PROBLEM DETAILS – Without the pictures, copy all of the data exactly.

DATA SHOWN –
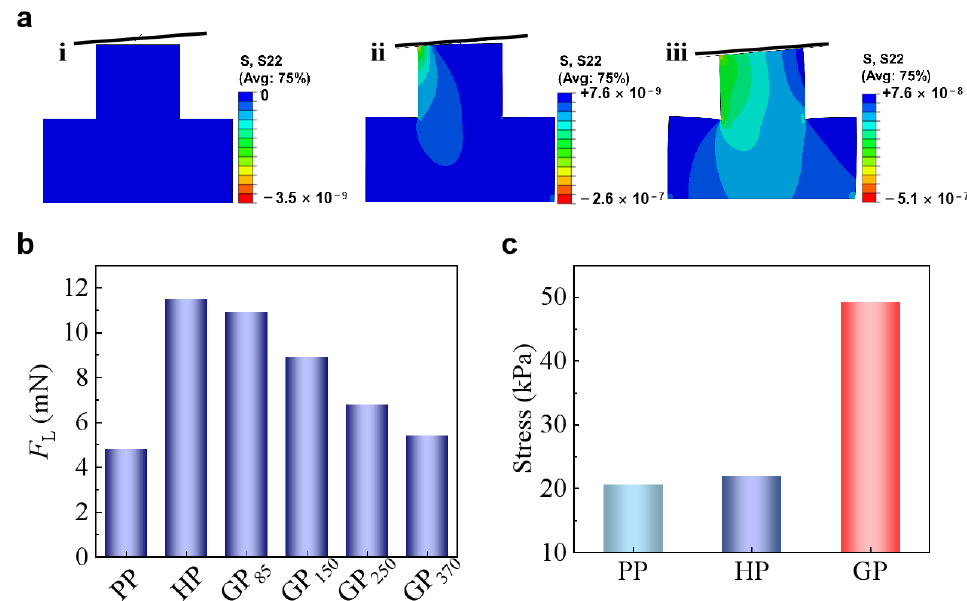
Figure 4. ( a ) Schematic diagrams of the three states of a tilted surface and the micropillar: i. before contact, ii. during contact, and iii. full contact. ( b ) F L needed to form full contact with surfaces with tilting angles of 3°. ( c ) Simulated stress at the central separating interface of PP, HP, and GP.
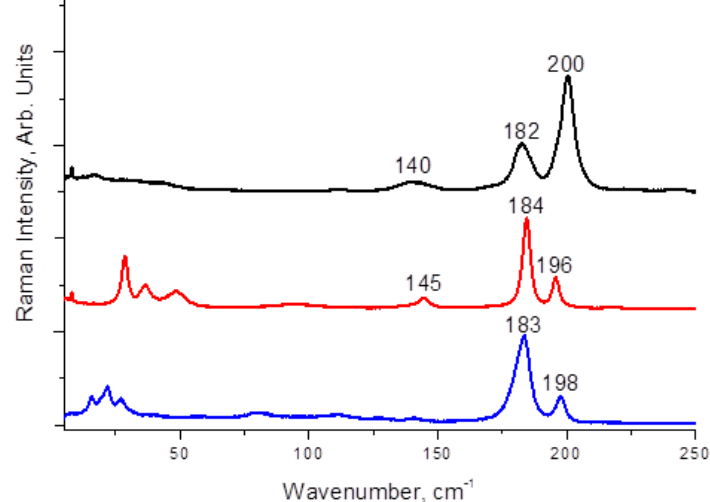
Figure 3. Raman spectra of 1 (black), red ( 2 ), and blue ( 3 ).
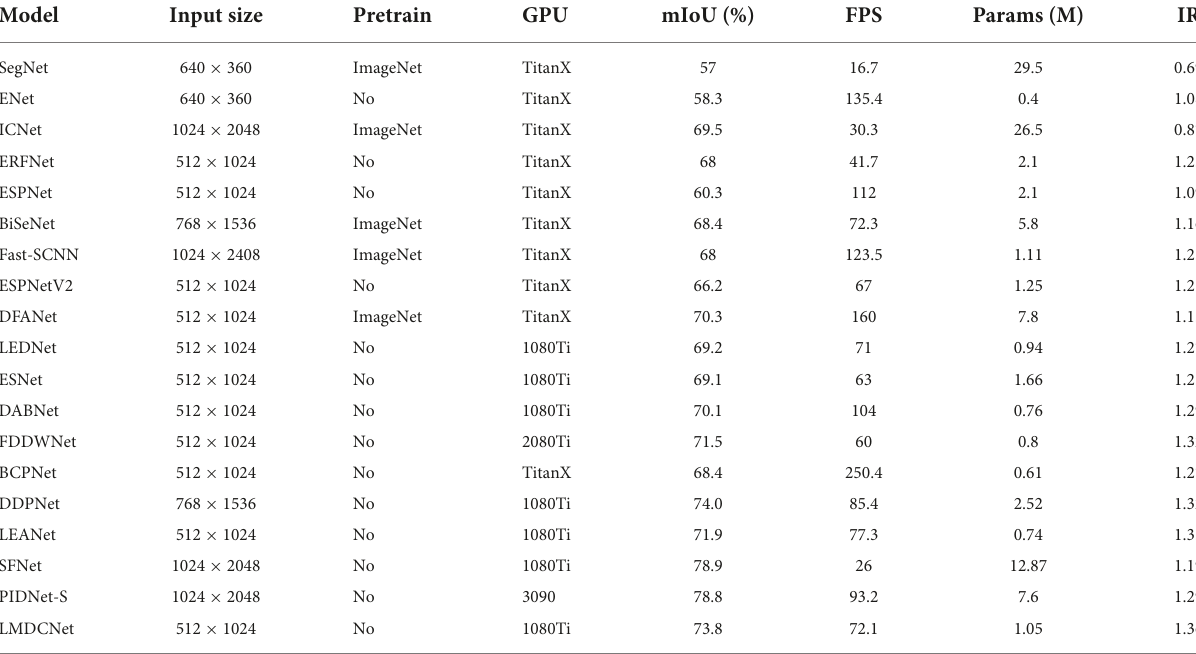
TABLE 4 Evaluation results of our lightweight multi-dimensional dynamic convolutional network (LMDCNet) and other state-of-the-art real-time semantic segmentation models on the Cityscapes test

WRITTEN ANSWER –
Figure 4. ( a ) Schematic diagrams of the three states of a tilted surface and the micropillar: i. before contact, ii. during contact, and iii. full contact. ( b ) F L needed to form full contact with surfaces with tilting angles of 3°. ( c ) Simulated stress at the central separating interface of PP, HP, and GP.
Figure 3. Raman spectra of 1 (black), red ( 2 ), and blue ( 3 ).
TABLE 4 Evaluation results of our lightweight multi-dimensional dynamic convolutional network (LMDCNet) and other state-of-the-art real-time semantic segmentation models on the Cityscapes test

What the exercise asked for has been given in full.